Records shown: Begin

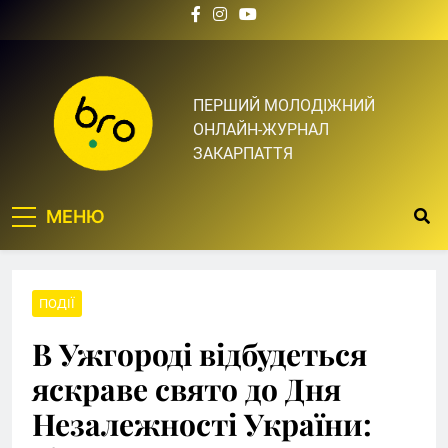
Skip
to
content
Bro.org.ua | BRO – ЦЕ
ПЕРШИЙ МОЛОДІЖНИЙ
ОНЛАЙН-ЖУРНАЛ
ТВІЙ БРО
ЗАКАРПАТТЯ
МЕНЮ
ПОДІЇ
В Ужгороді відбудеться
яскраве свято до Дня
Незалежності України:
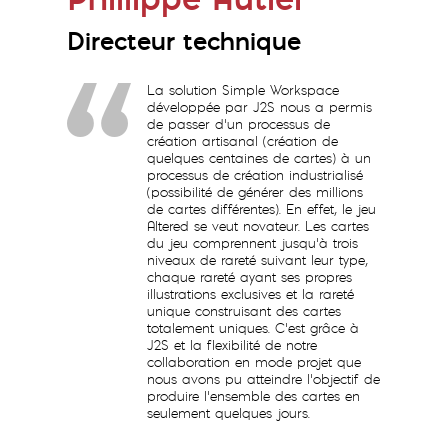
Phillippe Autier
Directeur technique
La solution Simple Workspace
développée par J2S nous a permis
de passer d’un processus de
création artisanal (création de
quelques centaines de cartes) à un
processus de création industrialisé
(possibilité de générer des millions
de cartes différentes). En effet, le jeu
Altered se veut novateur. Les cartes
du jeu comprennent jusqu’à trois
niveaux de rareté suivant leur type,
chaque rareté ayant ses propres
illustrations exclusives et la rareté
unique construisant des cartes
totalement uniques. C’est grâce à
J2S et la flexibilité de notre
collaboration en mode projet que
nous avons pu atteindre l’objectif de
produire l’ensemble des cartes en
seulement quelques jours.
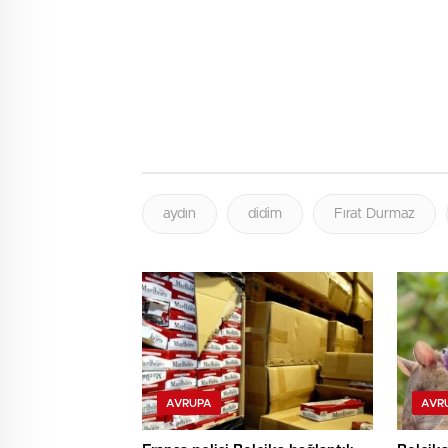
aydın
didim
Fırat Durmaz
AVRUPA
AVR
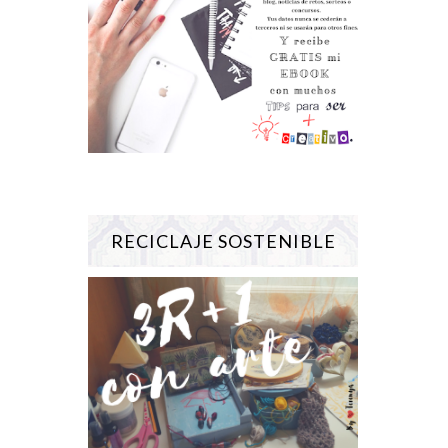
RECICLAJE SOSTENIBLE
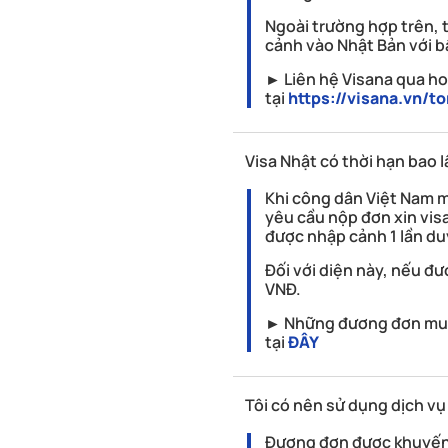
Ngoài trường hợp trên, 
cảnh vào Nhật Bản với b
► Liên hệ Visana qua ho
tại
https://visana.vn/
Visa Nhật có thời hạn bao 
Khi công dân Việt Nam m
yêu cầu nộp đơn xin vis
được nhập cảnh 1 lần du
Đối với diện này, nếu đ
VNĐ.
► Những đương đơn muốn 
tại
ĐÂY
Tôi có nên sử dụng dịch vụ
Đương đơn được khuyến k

Records shown: End
Records shown: Begin

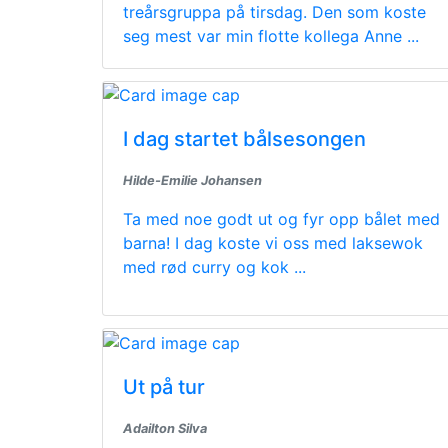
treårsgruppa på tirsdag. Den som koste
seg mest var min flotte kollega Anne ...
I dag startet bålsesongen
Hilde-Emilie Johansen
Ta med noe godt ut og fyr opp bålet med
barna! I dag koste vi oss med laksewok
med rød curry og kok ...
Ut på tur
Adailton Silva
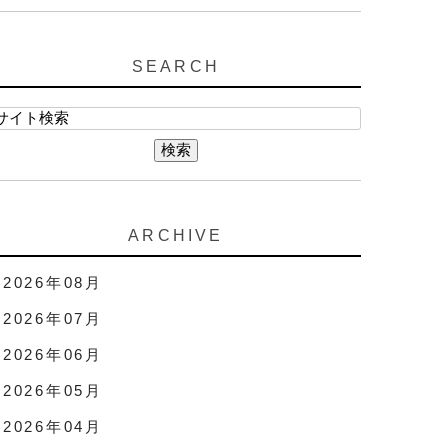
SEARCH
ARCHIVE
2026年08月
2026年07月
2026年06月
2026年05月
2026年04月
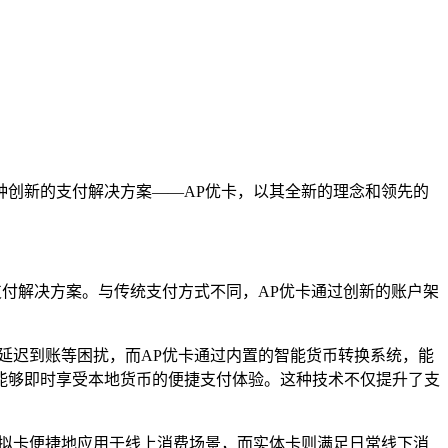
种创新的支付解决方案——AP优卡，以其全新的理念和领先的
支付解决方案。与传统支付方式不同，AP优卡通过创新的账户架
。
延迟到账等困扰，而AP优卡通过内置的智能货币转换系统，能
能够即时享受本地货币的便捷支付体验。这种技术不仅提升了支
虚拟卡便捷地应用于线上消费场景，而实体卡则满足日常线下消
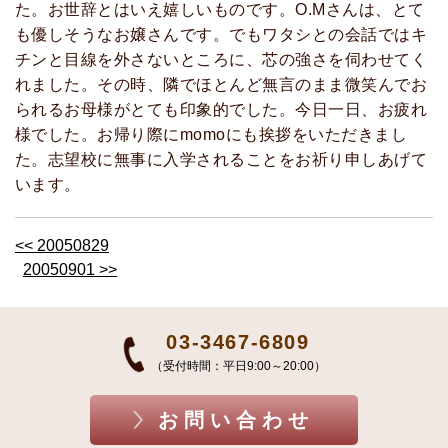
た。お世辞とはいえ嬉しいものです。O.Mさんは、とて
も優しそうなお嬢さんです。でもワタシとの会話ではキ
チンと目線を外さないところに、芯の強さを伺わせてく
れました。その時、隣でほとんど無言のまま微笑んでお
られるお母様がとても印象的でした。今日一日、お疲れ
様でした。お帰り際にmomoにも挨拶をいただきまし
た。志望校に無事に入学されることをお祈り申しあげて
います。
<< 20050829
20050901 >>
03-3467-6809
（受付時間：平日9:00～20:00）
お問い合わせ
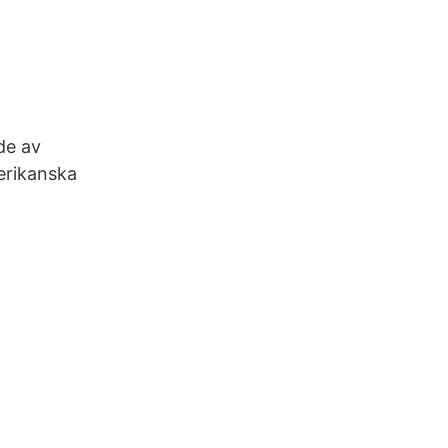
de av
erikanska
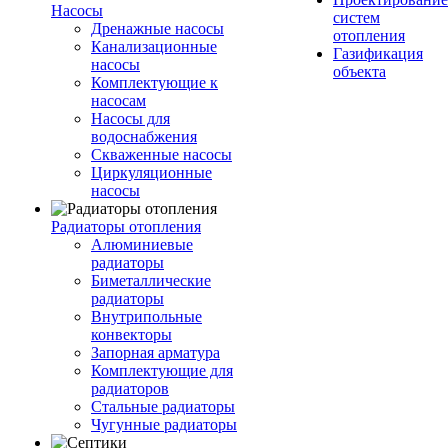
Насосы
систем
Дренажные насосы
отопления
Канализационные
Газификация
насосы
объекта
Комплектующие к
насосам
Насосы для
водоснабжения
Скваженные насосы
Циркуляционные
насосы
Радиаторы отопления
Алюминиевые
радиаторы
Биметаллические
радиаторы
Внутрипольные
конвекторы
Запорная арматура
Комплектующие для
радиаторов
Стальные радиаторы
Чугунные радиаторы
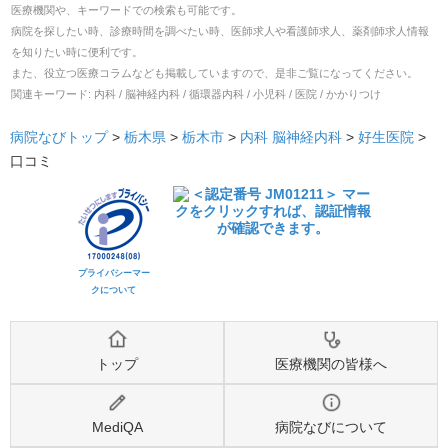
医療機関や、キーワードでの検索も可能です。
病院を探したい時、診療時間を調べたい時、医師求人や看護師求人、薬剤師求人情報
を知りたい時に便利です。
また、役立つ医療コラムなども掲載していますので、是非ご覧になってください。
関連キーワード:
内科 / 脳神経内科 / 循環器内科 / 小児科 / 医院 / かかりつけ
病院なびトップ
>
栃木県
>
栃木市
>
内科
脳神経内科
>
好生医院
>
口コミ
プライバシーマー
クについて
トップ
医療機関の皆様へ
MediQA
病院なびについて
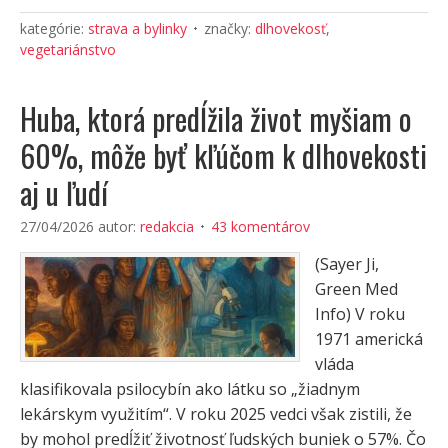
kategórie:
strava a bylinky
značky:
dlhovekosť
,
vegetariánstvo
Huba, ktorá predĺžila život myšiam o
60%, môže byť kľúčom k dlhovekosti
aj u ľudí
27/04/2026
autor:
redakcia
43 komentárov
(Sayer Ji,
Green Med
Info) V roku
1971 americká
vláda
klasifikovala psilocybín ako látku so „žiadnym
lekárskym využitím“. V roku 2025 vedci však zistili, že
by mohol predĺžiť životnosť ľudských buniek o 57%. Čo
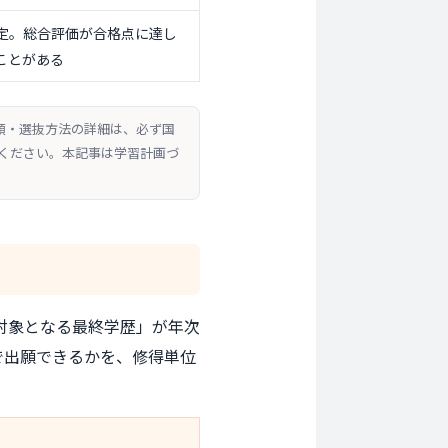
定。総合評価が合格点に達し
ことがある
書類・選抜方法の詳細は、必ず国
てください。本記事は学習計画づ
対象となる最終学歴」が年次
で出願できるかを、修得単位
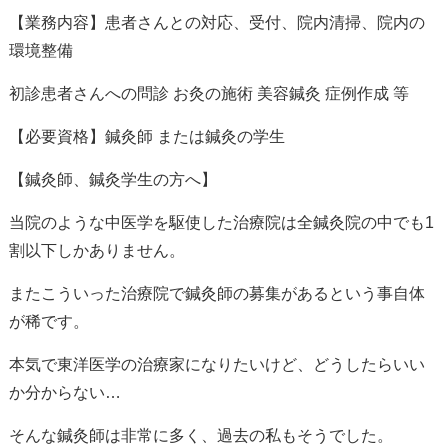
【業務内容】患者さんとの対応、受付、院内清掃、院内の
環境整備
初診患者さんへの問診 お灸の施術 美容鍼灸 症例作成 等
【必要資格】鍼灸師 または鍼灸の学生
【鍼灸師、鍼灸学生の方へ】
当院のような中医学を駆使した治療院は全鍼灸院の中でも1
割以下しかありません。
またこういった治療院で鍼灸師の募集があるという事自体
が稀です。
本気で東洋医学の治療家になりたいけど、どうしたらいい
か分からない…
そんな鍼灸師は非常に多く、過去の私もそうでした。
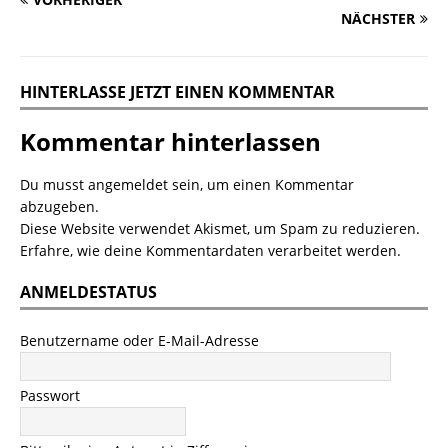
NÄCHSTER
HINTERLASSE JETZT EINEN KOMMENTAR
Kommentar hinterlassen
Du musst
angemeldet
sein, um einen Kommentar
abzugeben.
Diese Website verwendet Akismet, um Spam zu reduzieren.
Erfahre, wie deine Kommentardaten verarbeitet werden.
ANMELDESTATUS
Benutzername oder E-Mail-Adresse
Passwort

Records shown: End
Records shown: Begin

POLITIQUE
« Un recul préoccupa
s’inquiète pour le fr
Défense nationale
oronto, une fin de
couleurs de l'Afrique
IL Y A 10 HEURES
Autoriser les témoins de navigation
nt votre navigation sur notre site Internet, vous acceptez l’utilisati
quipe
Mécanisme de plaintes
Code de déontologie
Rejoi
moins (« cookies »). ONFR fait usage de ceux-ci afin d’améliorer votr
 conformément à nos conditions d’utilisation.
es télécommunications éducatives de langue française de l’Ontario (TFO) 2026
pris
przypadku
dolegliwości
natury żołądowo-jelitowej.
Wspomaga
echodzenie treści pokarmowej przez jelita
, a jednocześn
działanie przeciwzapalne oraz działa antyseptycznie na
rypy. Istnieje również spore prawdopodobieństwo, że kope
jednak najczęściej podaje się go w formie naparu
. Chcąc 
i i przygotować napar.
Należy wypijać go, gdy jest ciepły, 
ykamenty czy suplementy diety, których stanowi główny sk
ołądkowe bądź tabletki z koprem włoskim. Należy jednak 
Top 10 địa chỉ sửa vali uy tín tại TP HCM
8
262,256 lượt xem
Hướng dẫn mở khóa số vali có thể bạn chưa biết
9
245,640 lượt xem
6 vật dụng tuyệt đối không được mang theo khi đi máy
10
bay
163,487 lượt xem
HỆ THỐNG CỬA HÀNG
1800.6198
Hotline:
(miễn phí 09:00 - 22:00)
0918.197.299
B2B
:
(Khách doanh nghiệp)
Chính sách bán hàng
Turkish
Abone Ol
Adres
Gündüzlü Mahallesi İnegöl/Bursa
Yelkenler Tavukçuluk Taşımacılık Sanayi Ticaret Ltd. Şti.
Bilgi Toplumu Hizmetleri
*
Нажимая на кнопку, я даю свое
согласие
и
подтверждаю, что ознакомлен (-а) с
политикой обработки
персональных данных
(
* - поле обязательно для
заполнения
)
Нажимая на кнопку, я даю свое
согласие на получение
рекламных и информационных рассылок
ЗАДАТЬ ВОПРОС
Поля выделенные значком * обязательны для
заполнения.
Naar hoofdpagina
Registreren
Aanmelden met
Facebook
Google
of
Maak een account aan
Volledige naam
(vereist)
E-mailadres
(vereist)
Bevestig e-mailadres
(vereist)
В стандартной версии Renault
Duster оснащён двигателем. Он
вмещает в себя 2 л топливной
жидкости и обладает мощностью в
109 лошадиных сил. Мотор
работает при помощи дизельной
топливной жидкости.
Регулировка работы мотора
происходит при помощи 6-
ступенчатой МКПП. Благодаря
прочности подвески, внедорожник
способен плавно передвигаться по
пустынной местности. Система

Records shown: End

Work to complete
Which lines of the records above contain the word "Nhật"? Copy each of them.

Exercise solution
cảnh vào Nhật Bản với b
Visa Nhật có thời hạn bao 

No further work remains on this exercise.